Dziś powiem o kilku elementach, które są: pomijane, wyolbrzymiane lub błędnie określane przez sprzedawców.
Czasem jest to robione nieświadomie, czasem z niewiedzy… jednak czasem z premedytacją i absolutnie świadomie.
Oczywiście ciężko wymagać od sprzedawcy bycia na bieżąco ze wszystkimi elementami technologii jakie występują na rynku meblarskim, różnego typu technikami tworzenia mebli lub redukcji kosztów – zarówno tymi mniej i bardziej widocznymi. Jednak należy podkreślić, że często powtarzane frazesy mogą spowodować niezadowolenie klienta, który jednak nie reklamuje produktu ponieważ: już go złożył lub nie chce ponosić kosztów zwrotu.
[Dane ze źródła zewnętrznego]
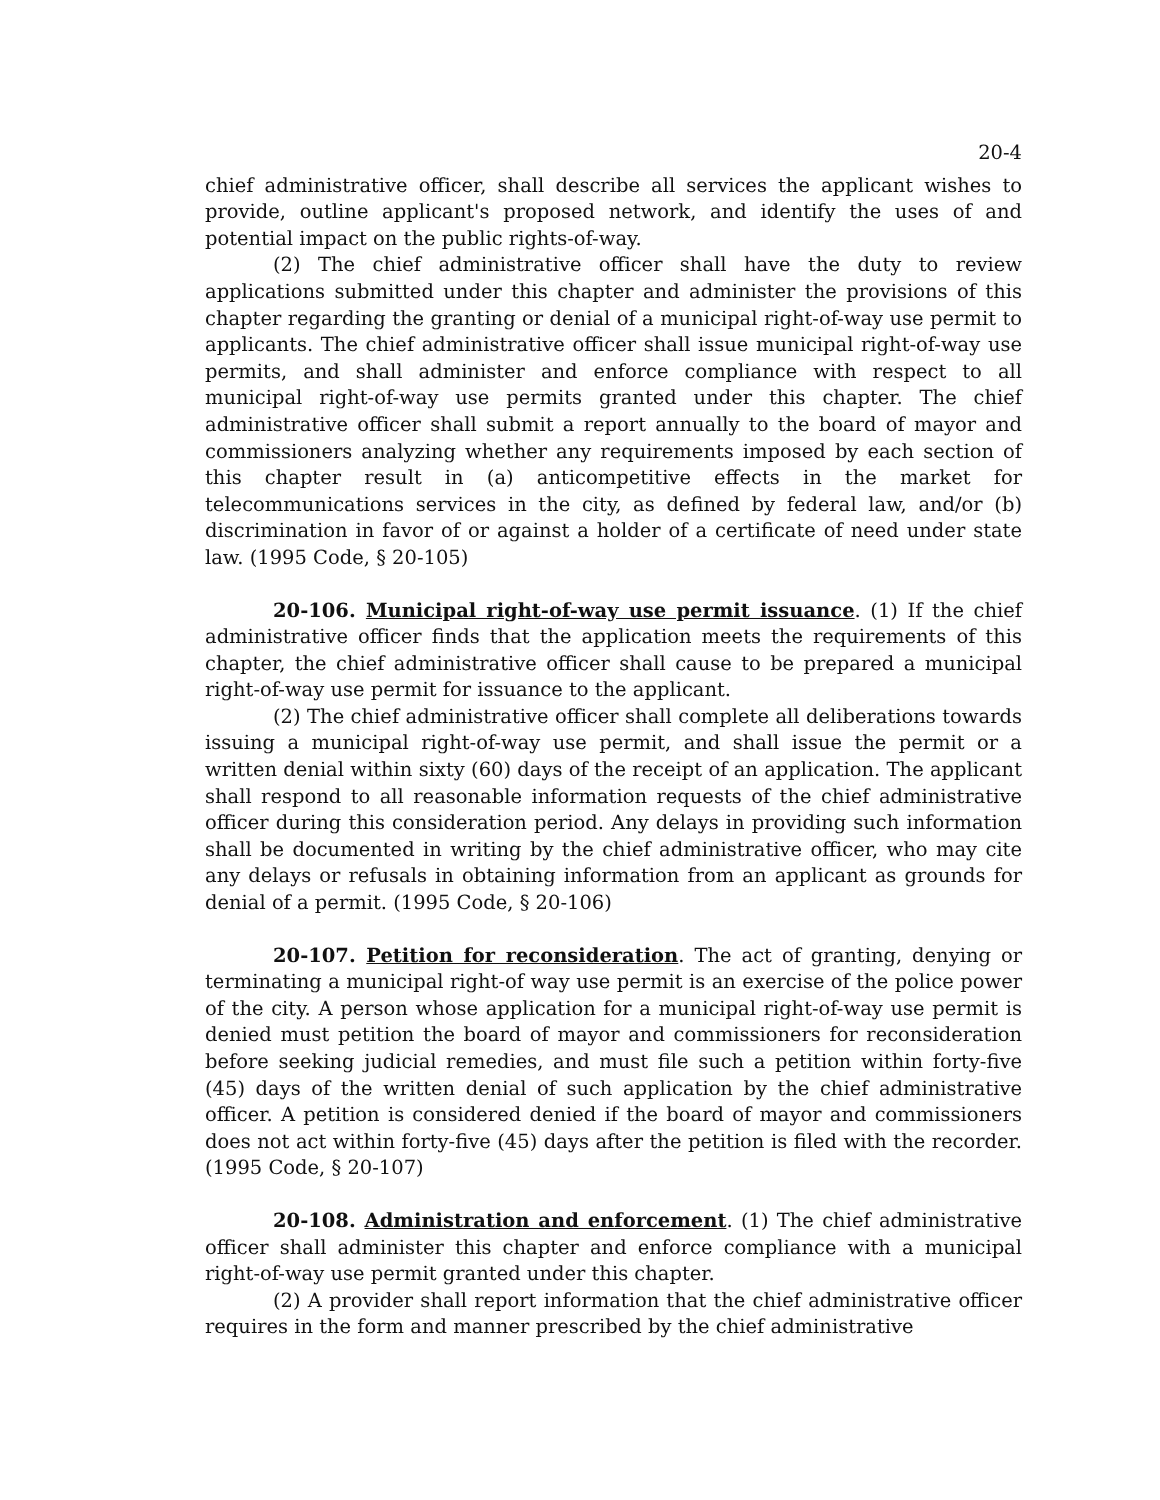20-4
chief administrative officer, shall describe all services the applicant wishes to provide, outline applicant's proposed network, and identify the uses of and potential impact on the public rights-of-way.
(2) The chief administrative officer shall have the duty to review applications submitted under this chapter and administer the provisions of this chapter regarding the granting or denial of a municipal right-of-way use permit to applicants. The chief administrative officer shall issue municipal right-of-way use permits, and shall administer and enforce compliance with respect to all municipal right-of-way use permits granted under this chapter. The chief administrative officer shall submit a report annually to the board of mayor and commissioners analyzing whether any requirements imposed by each section of this chapter result in (a) anticompetitive effects in the market for telecommunications services in the city, as defined by federal law, and/or (b) discrimination in favor of or against a holder of a certificate of need under state law. (1995 Code, § 20-105)
20-106. Municipal right-of-way use permit issuance. (1) If the chief administrative officer finds that the application meets the requirements of this chapter, the chief administrative officer shall cause to be prepared a municipal right-of-way use permit for issuance to the applicant.
(2) The chief administrative officer shall complete all deliberations towards issuing a municipal right-of-way use permit, and shall issue the permit or a written denial within sixty (60) days of the receipt of an application. The applicant shall respond to all reasonable information requests of the chief administrative officer during this consideration period. Any delays in providing such information shall be documented in writing by the chief administrative officer, who may cite any delays or refusals in obtaining information from an applicant as grounds for denial of a permit. (1995 Code, § 20-106)
20-107. Petition for reconsideration. The act of granting, denying or terminating a municipal right-of way use permit is an exercise of the police power of the city. A person whose application for a municipal right-of-way use permit is denied must petition the board of mayor and commissioners for reconsideration before seeking judicial remedies, and must file such a petition within forty-five (45) days of the written denial of such application by the chief administrative officer. A petition is considered denied if the board of mayor and commissioners does not act within forty-five (45) days after the petition is filed with the recorder. (1995 Code, § 20-107)
20-108. Administration and enforcement. (1) The chief administrative officer shall administer this chapter and enforce compliance with a municipal right-of-way use permit granted under this chapter.
(2) A provider shall report information that the chief administrative officer requires in the form and manner prescribed by the chief administrative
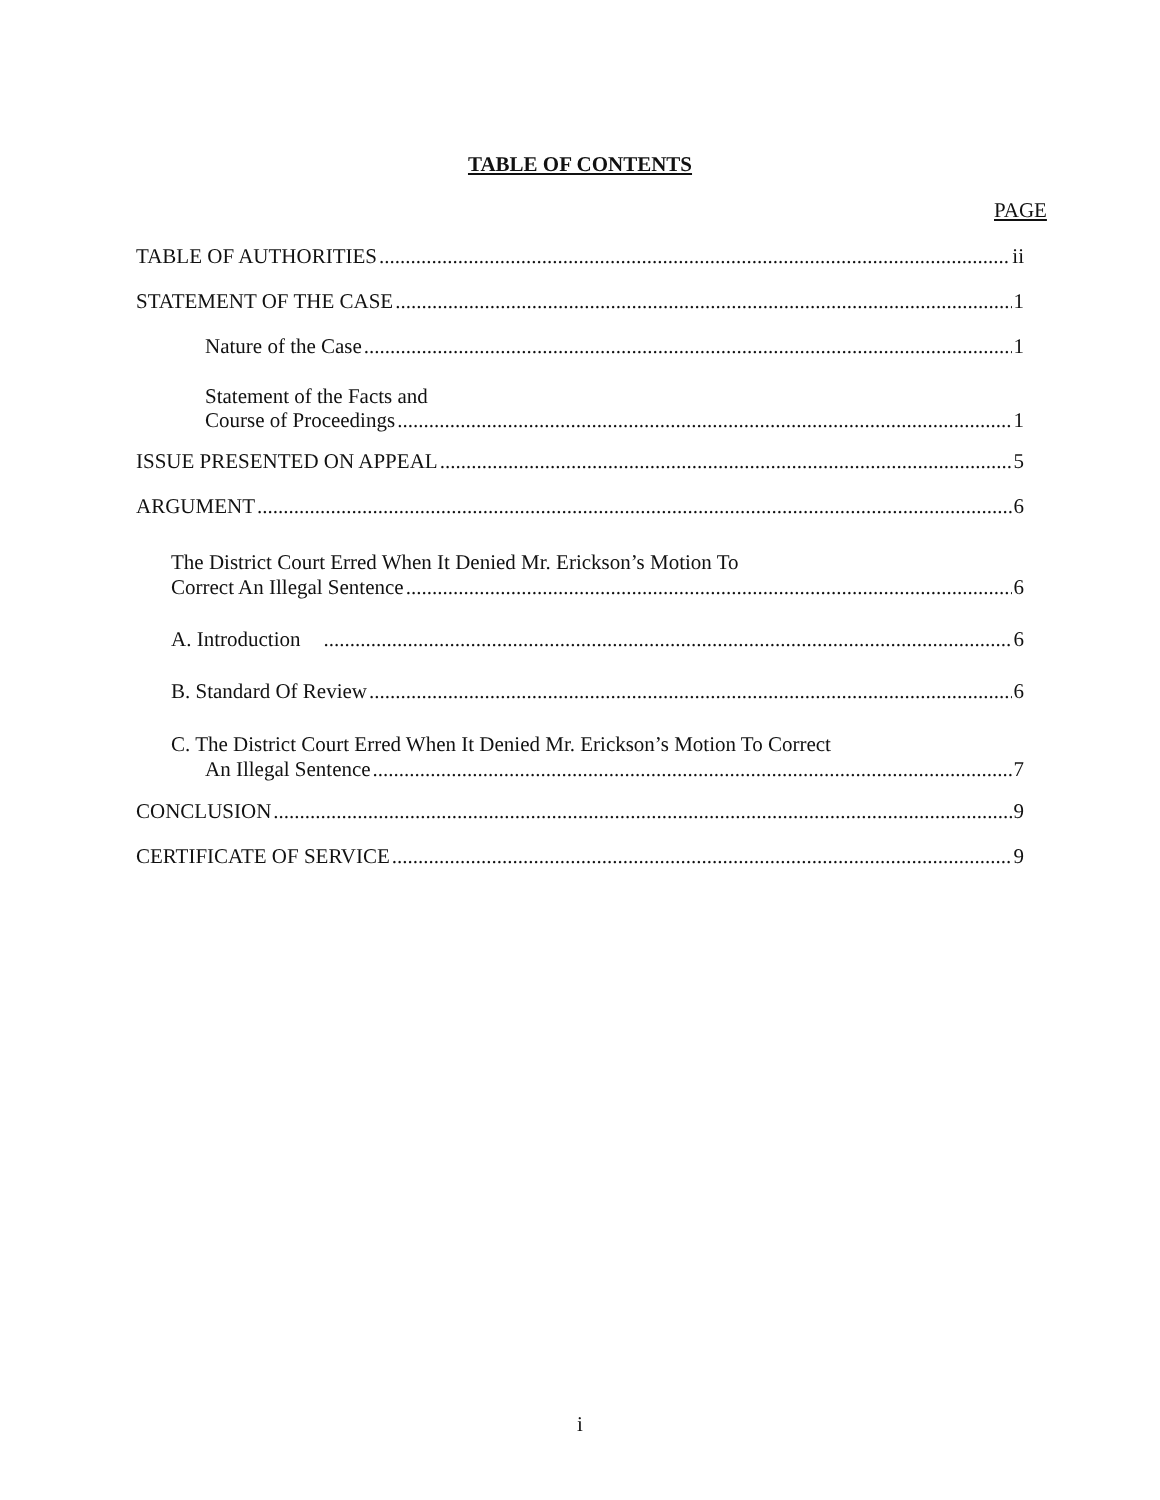TABLE OF CONTENTS
PAGE
TABLE OF AUTHORITIES ii
STATEMENT OF THE CASE 1
Nature of the Case 1
Statement of the Facts and
Course of Proceedings 1
ISSUE PRESENTED ON APPEAL 5
ARGUMENT 6
The District Court Erred When It Denied Mr. Erickson’s Motion To
Correct An Illegal Sentence 6
A. Introduction 6
B. Standard Of Review 6
C. The District Court Erred When It Denied Mr. Erickson’s Motion To Correct
An Illegal Sentence 7
CONCLUSION 9
CERTIFICATE OF SERVICE 9
i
Meble nie do końca z drewna
Meble z litego drewna – jednak w opisie znajduje się dodatek niespodzianka: fornir lub płyta MDF oklejana. Meble z forniru to tak naprawdę płyta MDF lub wiórowa pokryta cienką (najczęściej 0,5mm) warstwą prawdziwego, naturalnego drewna. Całość pokryta lakierem jest ciężko odróżnialna od pełnego drewna. Takie rozwiązania są podatne na zarysowania oraz wahania temperatur. Równocześnie możesz dowiedzieć się więcej o najczęściej popełniane błędy przy zakupie drewnianych mebli.
Brak informacji o wytrzymałości górnego łóżka w rozwiązaniach piętrowych – może tam spać dorosły czy nie może? Górna część wytrzyma 60, 80 czy 100kg? Jeżeli opis mówi łóżko dziecięce to jeszcze możemy to uznać, ale co jeżeli pisze łóżko piętrowe, a takiej informacji nie ma?
Ciemnienie mebli sosnowych – zawsze, żaden lakier cud temu nie zapobiegnie. W najlepszym wypadku spowolni proces.
Zero śladów ataku owadów osłabiających konstrukcję mebla – taki nasz mały hit z ostatnich tygodni, jeżeli pod lakierem widzimy dziwne dziurki lub przebarwienia to nie oznacza, że: „drewno prosto z lasu”. Oznacza, że wykorzystano drewno „odpadowe” tanie nie przeznaczone do produkcji mebli. Raczej nie spotkamy się z tym w sklepach wielkopowierzchniowych, ale raczej w kuszących niską ceną sklepach w małych miejscowościach korzystających z lokalnych stolarzy produkujących serie „do 5 sztuk”.
Szczegóły gwarancji – zapytaj co się stanie jak zepsuje się zawias w szafie.
Stelaż dla materaca – tu można trafić na dwa typy sprzedawców, albo za wszelką cenę chcą sprzedać stelaż elastyczny dla materaca bonelowego lub kieszeniowego lub nie wspominają o konieczności (wymogu producenta) użycia stelaża elastycznego dla materacy zbudowanych z lateksu i/lub pianki.
Zawsze potem dokupię dodatkowy mebel w tym kolorze – pozorna oszczędność, sprzedawca teraz sprzeda mebel. Pomijana informacja: kupujący będzie miał bardzo poważny problem ze znalezieniem mebli o tym samym kolorze.
Materac piankowy lub lateksowy dla dziecka
Tkanina na meblach tapicerowanych – „świetna tkanina”, „idealna do domu” itp. Taki standard w branży to Oeko-Tex Standard 100. Tkanina z takim symbolem oznacza, że posiada atest produkcji bez komponentów będących szkodliwymi dla zdrowia człowieka. Sprzedawca powinien posiadać wiedzę, czy producent mebla posiada ten atest. Jeżeli mebel go nie posiada to oznacza w praktyce, że nie wiadomo jak zrobiono jego obicie. Rzadziej spotykany to FIRA – atest trudnopalności instytutu brytyjskiego.
Materac piankowy lub lateksowy dla dziecka -„Panie weź Pan lateks, na dziecku nie oszczędzaj”. Tak. Pod warunkiem, że to materac dedykowany dla dzieci. Czego nie powie sprzedawca mebli? Po prostu materace dla dorosłych mają 7 stref „twardości” na całej swojej długości-dziecko ze względu na swój wzrost „wpada” w dziurę środkowej strefy, która jest miękka. Gdzieś tam pomiędzy krzyczy jeszcze informacja, że lateksy mogą uczulać (bardzo rzadko, ale mogą). Materac piankowy lub lateksowy dla dziecka to materac bezstrefowy o twardości H1.